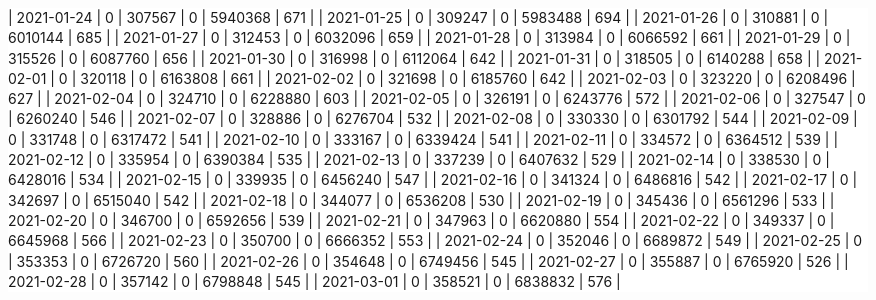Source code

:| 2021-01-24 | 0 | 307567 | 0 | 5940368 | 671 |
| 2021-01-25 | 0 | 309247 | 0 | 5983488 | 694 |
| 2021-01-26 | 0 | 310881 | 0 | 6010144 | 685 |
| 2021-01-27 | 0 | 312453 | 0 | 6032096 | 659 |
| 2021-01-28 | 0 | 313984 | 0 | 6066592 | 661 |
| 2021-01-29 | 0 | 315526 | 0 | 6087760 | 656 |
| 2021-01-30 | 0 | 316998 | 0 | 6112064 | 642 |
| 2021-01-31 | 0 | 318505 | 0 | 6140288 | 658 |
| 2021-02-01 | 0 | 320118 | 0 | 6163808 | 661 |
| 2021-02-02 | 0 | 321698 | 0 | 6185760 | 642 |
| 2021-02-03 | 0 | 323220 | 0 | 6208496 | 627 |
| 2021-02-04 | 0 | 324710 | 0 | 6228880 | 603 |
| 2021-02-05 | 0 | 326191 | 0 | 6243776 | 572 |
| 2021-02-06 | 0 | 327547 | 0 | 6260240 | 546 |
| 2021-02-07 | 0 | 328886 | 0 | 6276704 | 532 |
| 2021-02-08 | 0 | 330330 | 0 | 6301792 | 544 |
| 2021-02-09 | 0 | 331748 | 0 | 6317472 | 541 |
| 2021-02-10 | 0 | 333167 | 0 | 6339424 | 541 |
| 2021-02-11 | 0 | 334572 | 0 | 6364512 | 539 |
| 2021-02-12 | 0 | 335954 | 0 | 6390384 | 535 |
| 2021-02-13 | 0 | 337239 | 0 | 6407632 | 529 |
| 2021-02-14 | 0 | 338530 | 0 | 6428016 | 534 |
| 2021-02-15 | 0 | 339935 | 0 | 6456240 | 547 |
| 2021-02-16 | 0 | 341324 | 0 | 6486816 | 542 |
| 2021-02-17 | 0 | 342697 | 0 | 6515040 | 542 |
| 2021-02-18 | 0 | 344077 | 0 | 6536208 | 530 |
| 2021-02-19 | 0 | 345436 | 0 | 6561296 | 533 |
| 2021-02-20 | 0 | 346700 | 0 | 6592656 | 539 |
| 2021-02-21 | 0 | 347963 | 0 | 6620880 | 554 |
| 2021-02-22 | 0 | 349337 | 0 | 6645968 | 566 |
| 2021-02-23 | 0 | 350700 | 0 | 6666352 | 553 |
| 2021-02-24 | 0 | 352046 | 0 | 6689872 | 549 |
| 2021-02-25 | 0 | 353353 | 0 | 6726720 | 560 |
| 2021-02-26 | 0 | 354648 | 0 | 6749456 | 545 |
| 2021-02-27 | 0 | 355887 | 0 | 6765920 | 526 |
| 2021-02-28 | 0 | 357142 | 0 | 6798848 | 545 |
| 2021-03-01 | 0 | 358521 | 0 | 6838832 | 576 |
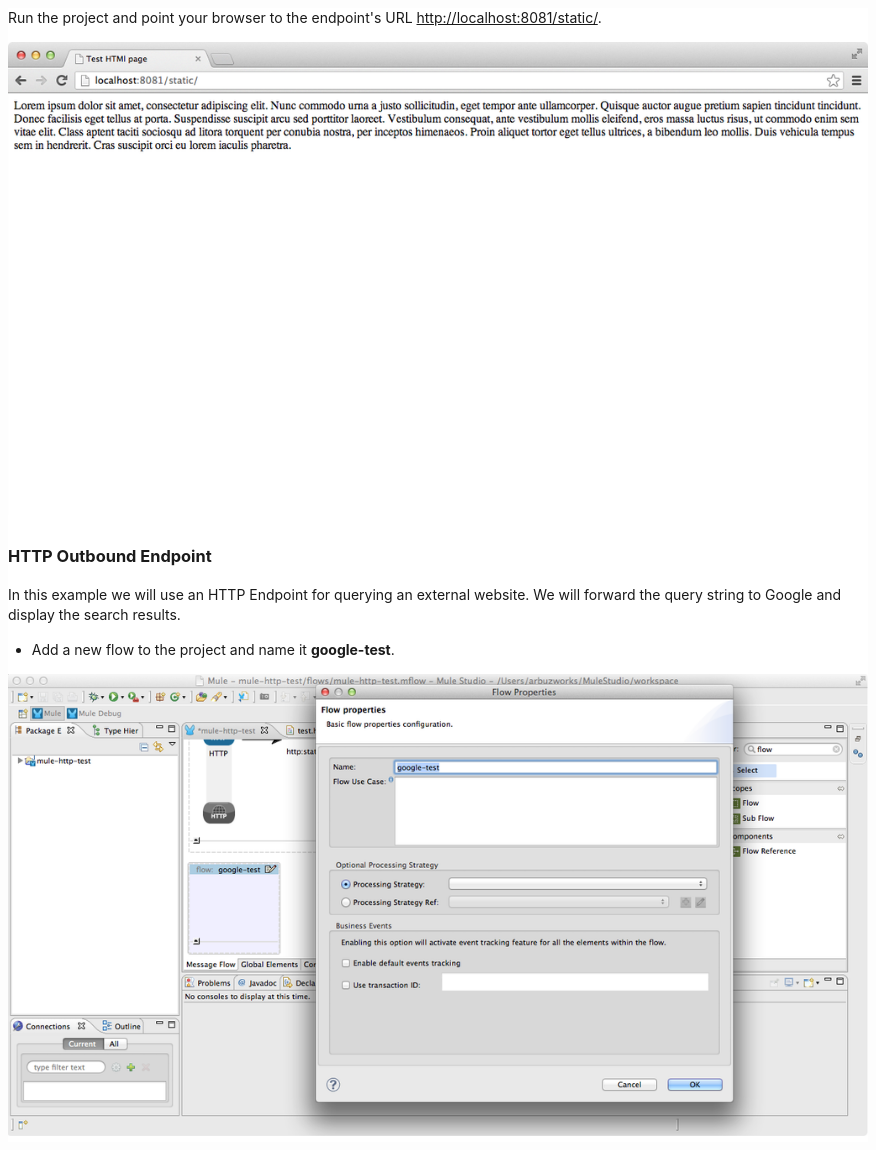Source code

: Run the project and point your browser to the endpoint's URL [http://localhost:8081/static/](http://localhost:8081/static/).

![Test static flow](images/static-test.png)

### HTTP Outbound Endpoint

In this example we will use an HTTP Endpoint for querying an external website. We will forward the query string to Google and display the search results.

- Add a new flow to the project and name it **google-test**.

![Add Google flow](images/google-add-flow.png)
----
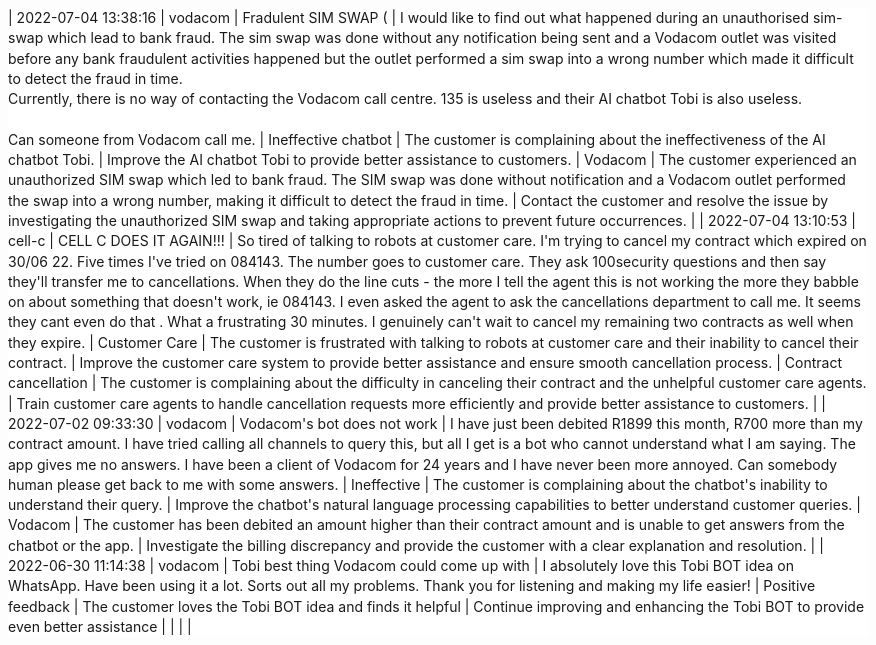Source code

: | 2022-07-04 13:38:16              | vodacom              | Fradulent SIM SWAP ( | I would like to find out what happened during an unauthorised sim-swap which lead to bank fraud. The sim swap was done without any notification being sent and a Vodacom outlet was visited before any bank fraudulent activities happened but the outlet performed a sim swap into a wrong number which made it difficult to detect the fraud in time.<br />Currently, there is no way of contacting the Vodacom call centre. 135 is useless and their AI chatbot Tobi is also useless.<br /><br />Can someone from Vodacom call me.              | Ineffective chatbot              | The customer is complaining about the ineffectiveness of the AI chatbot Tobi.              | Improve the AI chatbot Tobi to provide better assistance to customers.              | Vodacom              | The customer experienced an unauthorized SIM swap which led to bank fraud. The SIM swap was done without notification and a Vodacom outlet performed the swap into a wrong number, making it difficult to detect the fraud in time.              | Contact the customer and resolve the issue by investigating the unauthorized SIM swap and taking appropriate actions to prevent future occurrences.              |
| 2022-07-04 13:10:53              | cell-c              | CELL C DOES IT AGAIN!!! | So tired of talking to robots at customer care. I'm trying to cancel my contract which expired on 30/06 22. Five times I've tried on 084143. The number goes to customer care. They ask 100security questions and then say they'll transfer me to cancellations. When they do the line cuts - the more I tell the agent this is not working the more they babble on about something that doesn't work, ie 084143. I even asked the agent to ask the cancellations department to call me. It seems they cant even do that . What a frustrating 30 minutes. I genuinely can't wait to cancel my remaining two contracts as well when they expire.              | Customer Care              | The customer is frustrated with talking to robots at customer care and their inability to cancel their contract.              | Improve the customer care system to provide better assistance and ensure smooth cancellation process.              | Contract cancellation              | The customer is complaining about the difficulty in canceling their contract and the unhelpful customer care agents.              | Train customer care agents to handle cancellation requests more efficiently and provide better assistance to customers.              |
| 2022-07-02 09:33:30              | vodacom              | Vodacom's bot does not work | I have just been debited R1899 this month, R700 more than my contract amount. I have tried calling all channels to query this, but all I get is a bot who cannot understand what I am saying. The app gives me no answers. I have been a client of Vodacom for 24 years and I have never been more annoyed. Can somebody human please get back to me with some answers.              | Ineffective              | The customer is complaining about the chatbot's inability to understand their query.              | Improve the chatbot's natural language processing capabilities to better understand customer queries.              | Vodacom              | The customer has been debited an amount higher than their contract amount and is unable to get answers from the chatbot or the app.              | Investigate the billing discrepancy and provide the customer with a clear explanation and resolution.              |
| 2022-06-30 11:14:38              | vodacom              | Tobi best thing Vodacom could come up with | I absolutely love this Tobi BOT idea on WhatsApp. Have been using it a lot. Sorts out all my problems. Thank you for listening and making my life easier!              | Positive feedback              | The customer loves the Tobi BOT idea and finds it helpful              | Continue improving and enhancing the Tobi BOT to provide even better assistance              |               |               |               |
----
> DIRECTIONS: Reproduce the lines of the records above word for word, beginning at the line that contains "5940368 | 671 |" and stopping after the line that contains "6276704 | 532 |".

> TASK ANSWER:
:| 2021-01-24 | 0 | 307567 | 0 | 5940368 | 671 |
| 2021-01-25 | 0 | 309247 | 0 | 5983488 | 694 |
| 2021-01-26 | 0 | 310881 | 0 | 6010144 | 685 |
| 2021-01-27 | 0 | 312453 | 0 | 6032096 | 659 |
| 2021-01-28 | 0 | 313984 | 0 | 6066592 | 661 |
| 2021-01-29 | 0 | 315526 | 0 | 6087760 | 656 |
| 2021-01-30 | 0 | 316998 | 0 | 6112064 | 642 |
| 2021-01-31 | 0 | 318505 | 0 | 6140288 | 658 |
| 2021-02-01 | 0 | 320118 | 0 | 6163808 | 661 |
| 2021-02-02 | 0 | 321698 | 0 | 6185760 | 642 |
| 2021-02-03 | 0 | 323220 | 0 | 6208496 | 627 |
| 2021-02-04 | 0 | 324710 | 0 | 6228880 | 603 |
| 2021-02-05 | 0 | 326191 | 0 | 6243776 | 572 |
| 2021-02-06 | 0 | 327547 | 0 | 6260240 | 546 |
| 2021-02-07 | 0 | 328886 | 0 | 6276704 | 532 |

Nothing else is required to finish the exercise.